■ Collected data
══════
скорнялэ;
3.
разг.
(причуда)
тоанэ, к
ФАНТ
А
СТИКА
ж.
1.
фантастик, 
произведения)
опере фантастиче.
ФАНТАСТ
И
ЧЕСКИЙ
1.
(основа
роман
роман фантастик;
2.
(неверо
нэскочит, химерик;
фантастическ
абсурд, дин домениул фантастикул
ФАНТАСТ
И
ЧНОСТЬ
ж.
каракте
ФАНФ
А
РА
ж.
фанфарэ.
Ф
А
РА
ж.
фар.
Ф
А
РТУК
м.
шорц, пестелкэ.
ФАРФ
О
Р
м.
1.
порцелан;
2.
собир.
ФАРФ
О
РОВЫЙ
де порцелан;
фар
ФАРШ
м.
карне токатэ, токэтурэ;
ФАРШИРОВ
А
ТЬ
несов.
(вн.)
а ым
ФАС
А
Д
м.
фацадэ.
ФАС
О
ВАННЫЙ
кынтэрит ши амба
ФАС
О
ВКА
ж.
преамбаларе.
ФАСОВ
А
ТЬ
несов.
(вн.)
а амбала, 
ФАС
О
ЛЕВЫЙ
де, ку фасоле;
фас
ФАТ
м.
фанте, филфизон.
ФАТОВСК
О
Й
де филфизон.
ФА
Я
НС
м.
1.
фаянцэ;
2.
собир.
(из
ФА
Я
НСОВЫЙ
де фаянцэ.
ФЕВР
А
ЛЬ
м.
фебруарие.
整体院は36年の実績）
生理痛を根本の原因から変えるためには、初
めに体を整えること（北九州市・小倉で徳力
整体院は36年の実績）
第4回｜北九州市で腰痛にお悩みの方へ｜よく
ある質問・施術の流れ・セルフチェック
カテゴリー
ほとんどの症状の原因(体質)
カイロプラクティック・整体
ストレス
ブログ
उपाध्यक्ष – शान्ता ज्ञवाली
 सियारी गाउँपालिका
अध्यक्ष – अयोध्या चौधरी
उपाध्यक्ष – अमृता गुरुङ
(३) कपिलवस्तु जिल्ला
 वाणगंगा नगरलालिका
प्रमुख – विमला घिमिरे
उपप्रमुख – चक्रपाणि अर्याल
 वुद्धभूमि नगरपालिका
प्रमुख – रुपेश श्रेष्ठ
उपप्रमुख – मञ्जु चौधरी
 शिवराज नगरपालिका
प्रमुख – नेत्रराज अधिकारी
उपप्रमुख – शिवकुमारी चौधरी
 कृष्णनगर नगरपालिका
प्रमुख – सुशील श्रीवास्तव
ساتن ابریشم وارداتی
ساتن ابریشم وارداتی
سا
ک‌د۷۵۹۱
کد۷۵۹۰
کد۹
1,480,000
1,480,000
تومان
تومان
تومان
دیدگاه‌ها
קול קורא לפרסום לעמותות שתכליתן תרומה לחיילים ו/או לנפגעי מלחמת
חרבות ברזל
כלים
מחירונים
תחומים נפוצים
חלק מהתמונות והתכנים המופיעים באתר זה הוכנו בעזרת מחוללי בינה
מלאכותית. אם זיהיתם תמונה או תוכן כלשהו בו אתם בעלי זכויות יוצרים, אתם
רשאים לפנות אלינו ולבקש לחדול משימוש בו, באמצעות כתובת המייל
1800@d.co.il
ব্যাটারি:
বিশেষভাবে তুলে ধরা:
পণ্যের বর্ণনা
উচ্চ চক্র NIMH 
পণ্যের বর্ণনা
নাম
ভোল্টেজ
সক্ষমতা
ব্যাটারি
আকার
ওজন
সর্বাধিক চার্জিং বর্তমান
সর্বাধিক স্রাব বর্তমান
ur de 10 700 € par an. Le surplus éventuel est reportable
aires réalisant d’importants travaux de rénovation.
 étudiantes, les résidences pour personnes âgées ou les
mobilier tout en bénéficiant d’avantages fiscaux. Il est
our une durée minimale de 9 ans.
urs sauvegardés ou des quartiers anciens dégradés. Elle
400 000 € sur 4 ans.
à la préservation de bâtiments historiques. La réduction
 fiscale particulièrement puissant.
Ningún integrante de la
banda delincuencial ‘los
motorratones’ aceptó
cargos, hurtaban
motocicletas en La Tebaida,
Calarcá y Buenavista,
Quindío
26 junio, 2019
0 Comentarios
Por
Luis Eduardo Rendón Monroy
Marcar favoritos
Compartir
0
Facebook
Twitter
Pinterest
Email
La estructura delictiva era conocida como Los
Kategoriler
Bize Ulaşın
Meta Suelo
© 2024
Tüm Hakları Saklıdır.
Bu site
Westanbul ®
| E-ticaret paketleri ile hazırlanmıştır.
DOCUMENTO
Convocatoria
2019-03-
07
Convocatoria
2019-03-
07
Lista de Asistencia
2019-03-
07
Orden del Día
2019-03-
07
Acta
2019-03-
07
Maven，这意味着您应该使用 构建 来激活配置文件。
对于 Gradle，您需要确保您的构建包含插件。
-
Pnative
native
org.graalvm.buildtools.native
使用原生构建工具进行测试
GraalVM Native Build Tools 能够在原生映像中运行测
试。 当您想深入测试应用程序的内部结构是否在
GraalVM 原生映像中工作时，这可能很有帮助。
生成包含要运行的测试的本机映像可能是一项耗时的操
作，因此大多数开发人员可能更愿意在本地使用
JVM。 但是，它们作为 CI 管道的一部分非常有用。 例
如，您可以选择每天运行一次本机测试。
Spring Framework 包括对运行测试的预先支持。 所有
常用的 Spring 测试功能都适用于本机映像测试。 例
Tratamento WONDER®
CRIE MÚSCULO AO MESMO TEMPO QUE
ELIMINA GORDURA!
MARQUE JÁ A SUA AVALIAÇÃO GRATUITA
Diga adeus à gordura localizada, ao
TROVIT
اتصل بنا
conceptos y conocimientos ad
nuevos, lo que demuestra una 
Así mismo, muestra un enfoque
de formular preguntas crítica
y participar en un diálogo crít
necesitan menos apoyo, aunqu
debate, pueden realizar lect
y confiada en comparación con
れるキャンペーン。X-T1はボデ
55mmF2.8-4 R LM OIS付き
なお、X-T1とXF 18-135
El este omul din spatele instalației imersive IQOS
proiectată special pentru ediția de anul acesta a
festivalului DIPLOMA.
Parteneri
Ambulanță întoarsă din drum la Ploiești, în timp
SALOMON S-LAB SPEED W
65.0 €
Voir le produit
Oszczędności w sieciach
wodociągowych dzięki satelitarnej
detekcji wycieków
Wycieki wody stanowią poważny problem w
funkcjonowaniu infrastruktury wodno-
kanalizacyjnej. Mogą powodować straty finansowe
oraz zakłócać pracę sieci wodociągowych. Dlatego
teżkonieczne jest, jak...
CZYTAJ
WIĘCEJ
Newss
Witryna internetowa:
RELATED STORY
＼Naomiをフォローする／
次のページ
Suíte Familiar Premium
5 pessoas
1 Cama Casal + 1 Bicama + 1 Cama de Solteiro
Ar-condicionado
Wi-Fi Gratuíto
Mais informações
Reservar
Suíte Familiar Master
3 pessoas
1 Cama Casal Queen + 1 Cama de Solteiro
══════
From the data above, extract each line containing the string "Cama", treating uppercase and lowercase letters as distinct.

1 Cama Casal + 1 Bicama + 1 Cama de Solteiro
1 Cama Casal Queen + 1 Cama de Solteiro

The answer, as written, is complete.